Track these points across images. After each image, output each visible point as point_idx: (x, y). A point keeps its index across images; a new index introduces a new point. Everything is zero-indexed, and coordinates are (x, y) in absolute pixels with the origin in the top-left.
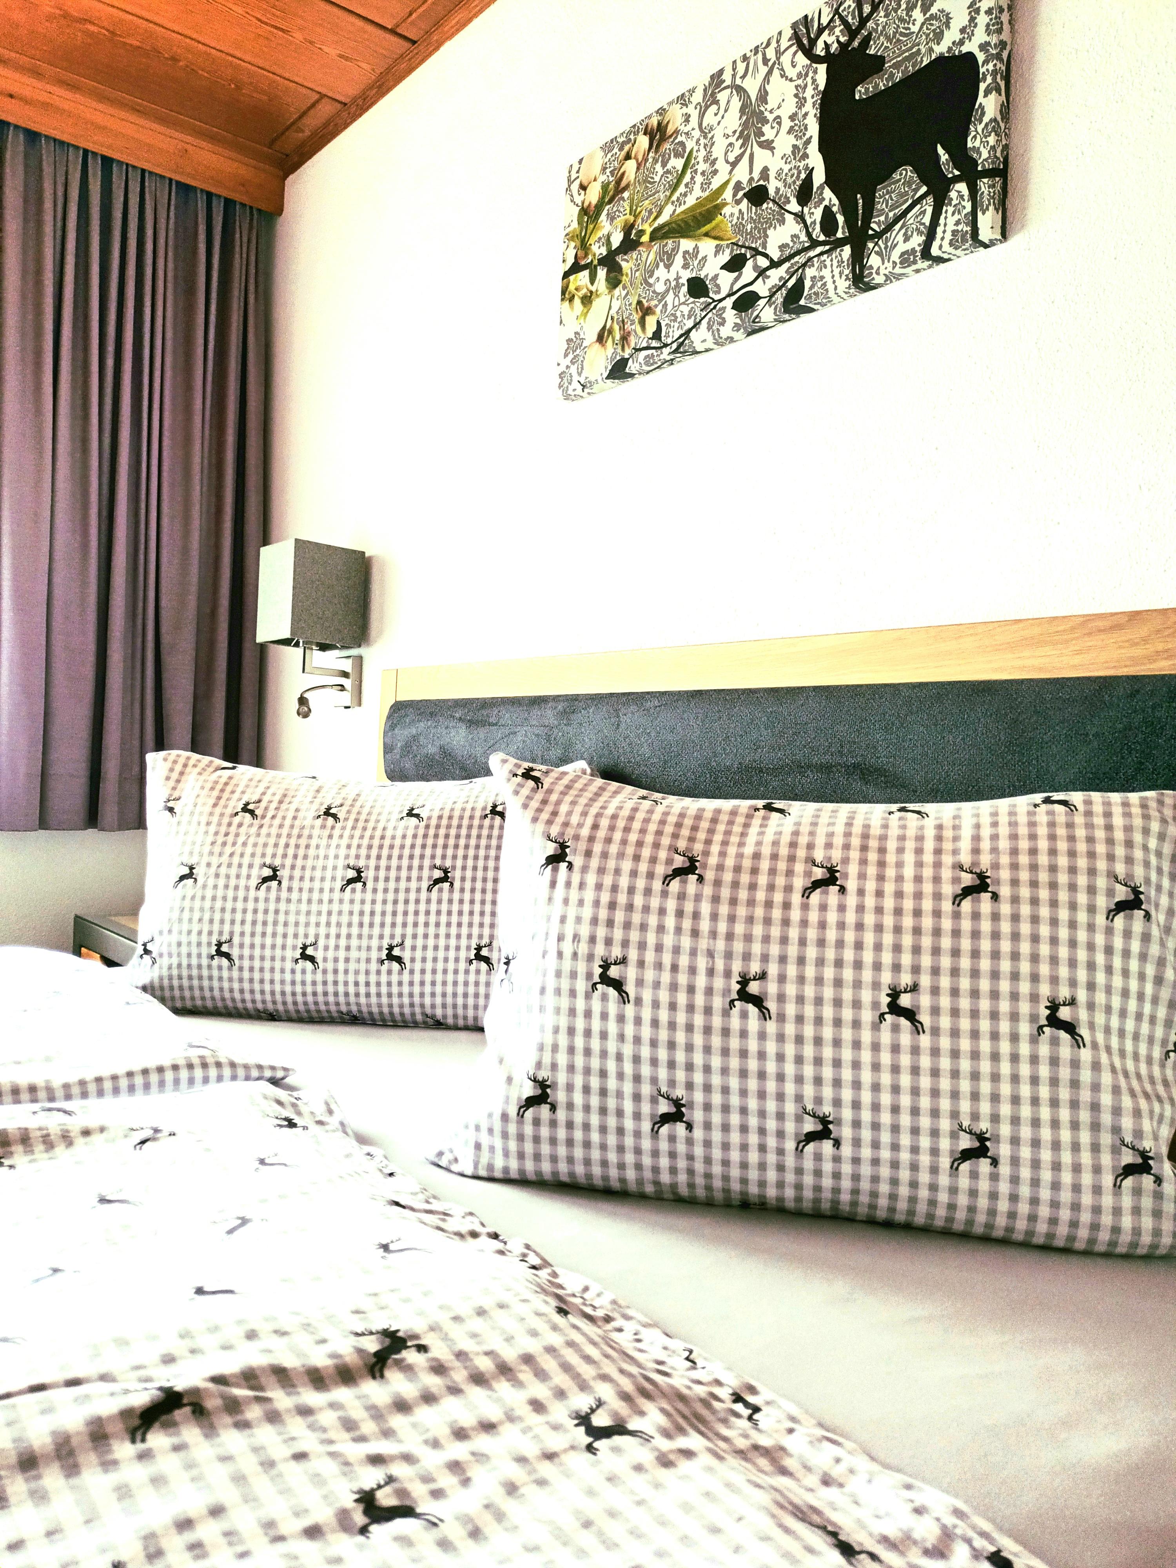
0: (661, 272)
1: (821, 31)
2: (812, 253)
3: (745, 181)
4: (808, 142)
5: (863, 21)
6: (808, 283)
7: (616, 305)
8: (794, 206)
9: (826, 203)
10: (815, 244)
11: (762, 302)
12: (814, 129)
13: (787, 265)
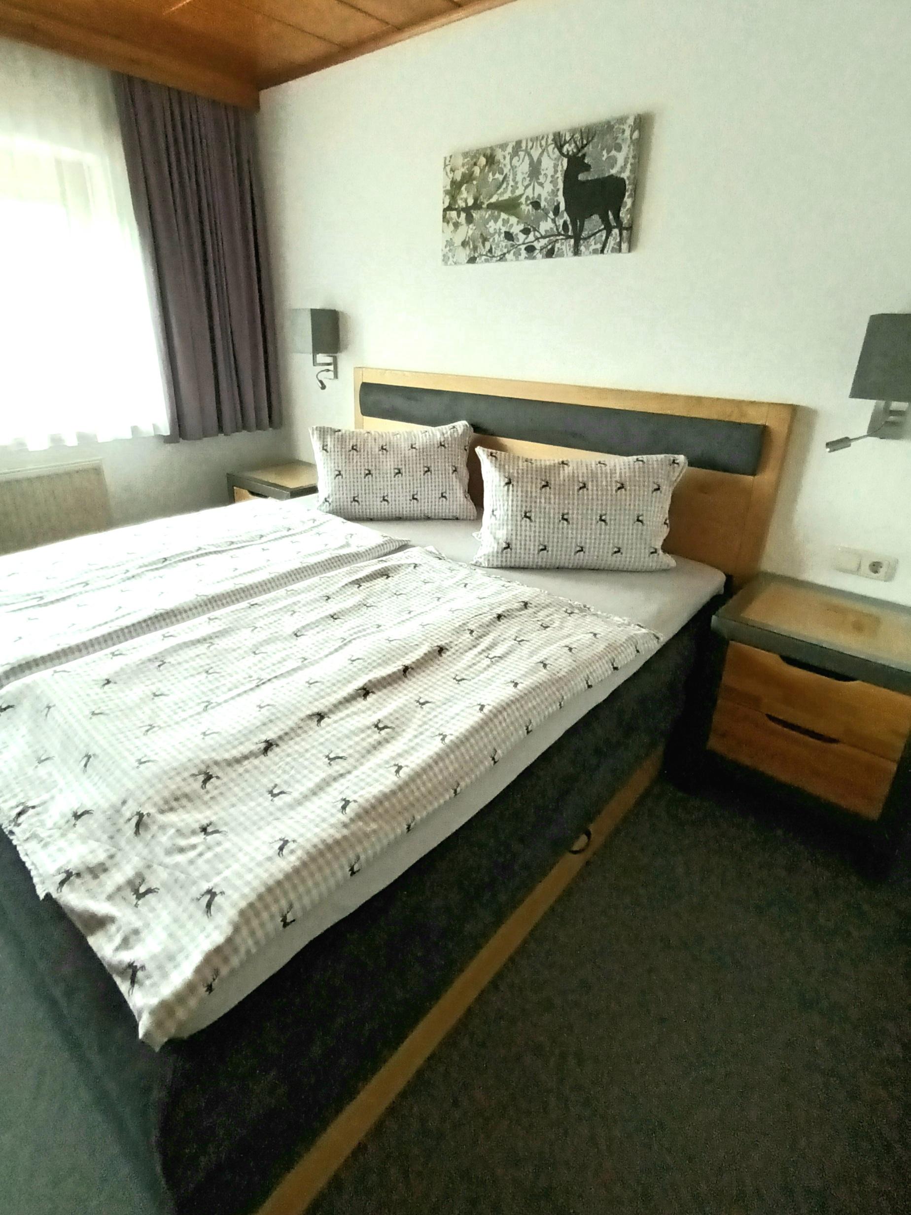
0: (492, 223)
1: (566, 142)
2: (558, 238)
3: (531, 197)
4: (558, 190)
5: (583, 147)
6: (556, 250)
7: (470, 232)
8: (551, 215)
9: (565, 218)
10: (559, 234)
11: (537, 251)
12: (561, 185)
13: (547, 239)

□ □ □ □

— What is being asked —
Return every record exactly, without the pictures.

— Response to this task —
Track these points across images. After each image, output each visible point as point_idx: (x, y). A point keeps its index across images; a new index introduces a new point. Everything is zero-indexed, and coordinates are (x, y) in absolute pixels with the origin in the top-left.
0: (661, 272)
1: (821, 31)
2: (812, 253)
3: (745, 181)
4: (808, 142)
5: (863, 21)
6: (808, 283)
7: (616, 305)
8: (794, 206)
9: (826, 203)
10: (815, 244)
11: (762, 302)
12: (814, 129)
13: (787, 265)
0: (492, 223)
1: (566, 142)
2: (558, 238)
3: (531, 197)
4: (558, 190)
5: (583, 147)
6: (556, 250)
7: (470, 232)
8: (551, 215)
9: (565, 218)
10: (559, 234)
11: (537, 251)
12: (561, 185)
13: (547, 239)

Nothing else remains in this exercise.